INFORMATION SHOWN:
= = = = = = =
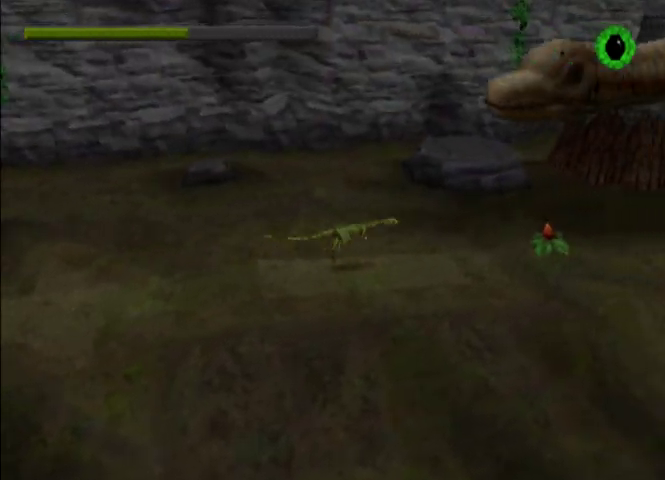
{"buttons": ["DPAD_RIGHT"], "left_stick": "center", "events": [[33, "CROSS", "down"], [133, "CROSS", "up"]]}
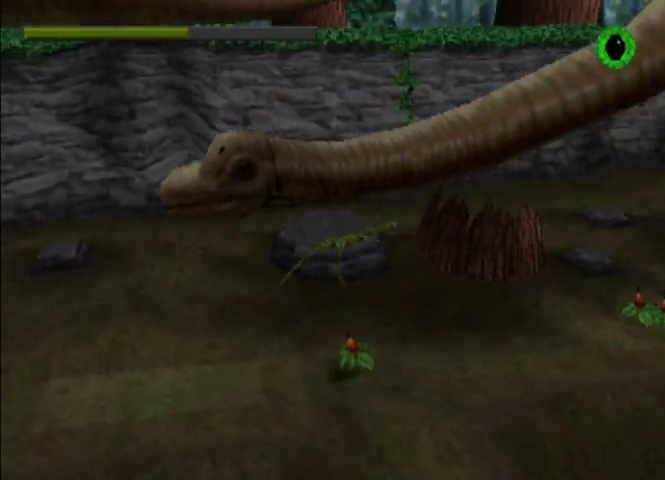
{"buttons": ["CROSS", "DPAD_RIGHT"], "left_stick": "center", "events": [[467, "CROSS", "down"]]}
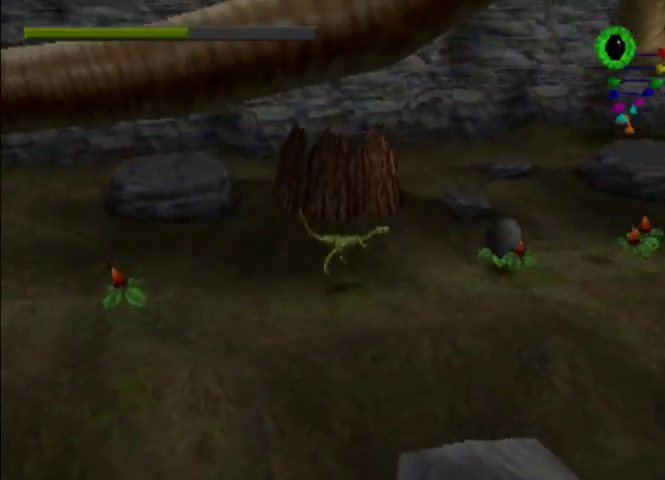
{"buttons": ["DPAD_RIGHT"], "left_stick": "center", "events": [[67, "CROSS", "up"]]}
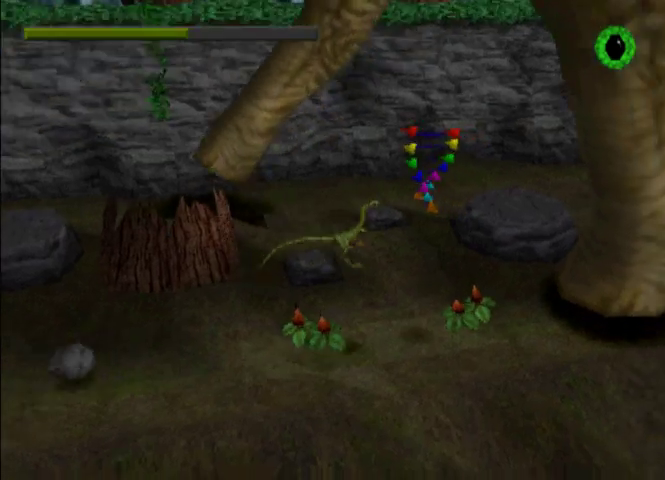
{"buttons": ["DPAD_RIGHT"], "left_stick": "center", "events": [[67, "DPAD_RIGHT", "up"], [267, "DPAD_RIGHT", "down"], [333, "CROSS", "down"], [433, "CROSS", "up"]]}
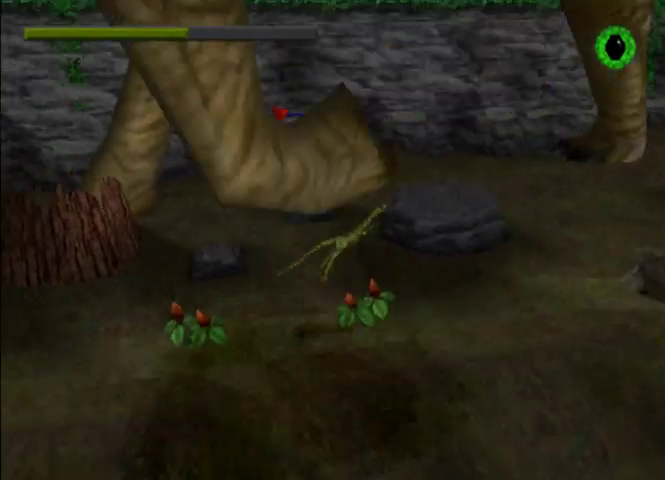
{"buttons": ["DPAD_RIGHT"], "left_stick": "center", "events": [[33, "CROSS", "down"], [100, "CROSS", "up"]]}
= = = = = = =
WHAT TO PRODUCE:
Reprint every record exactly and skip the pictures.

SOLUTION TO THIS TASK:
{"buttons": ["DPAD_RIGHT"], "left_stick": "center", "events": [[33, "CROSS", "down"], [133, "CROSS", "up"]]}
{"buttons": ["CROSS", "DPAD_RIGHT"], "left_stick": "center", "events": [[467, "CROSS", "down"]]}
{"buttons": ["DPAD_RIGHT"], "left_stick": "center", "events": [[67, "CROSS", "up"]]}
{"buttons": ["DPAD_RIGHT"], "left_stick": "center", "events": [[67, "DPAD_RIGHT", "up"], [267, "DPAD_RIGHT", "down"], [333, "CROSS", "down"], [433, "CROSS", "up"]]}
{"buttons": ["DPAD_RIGHT"], "left_stick": "center", "events": [[33, "CROSS", "down"], [100, "CROSS", "up"]]}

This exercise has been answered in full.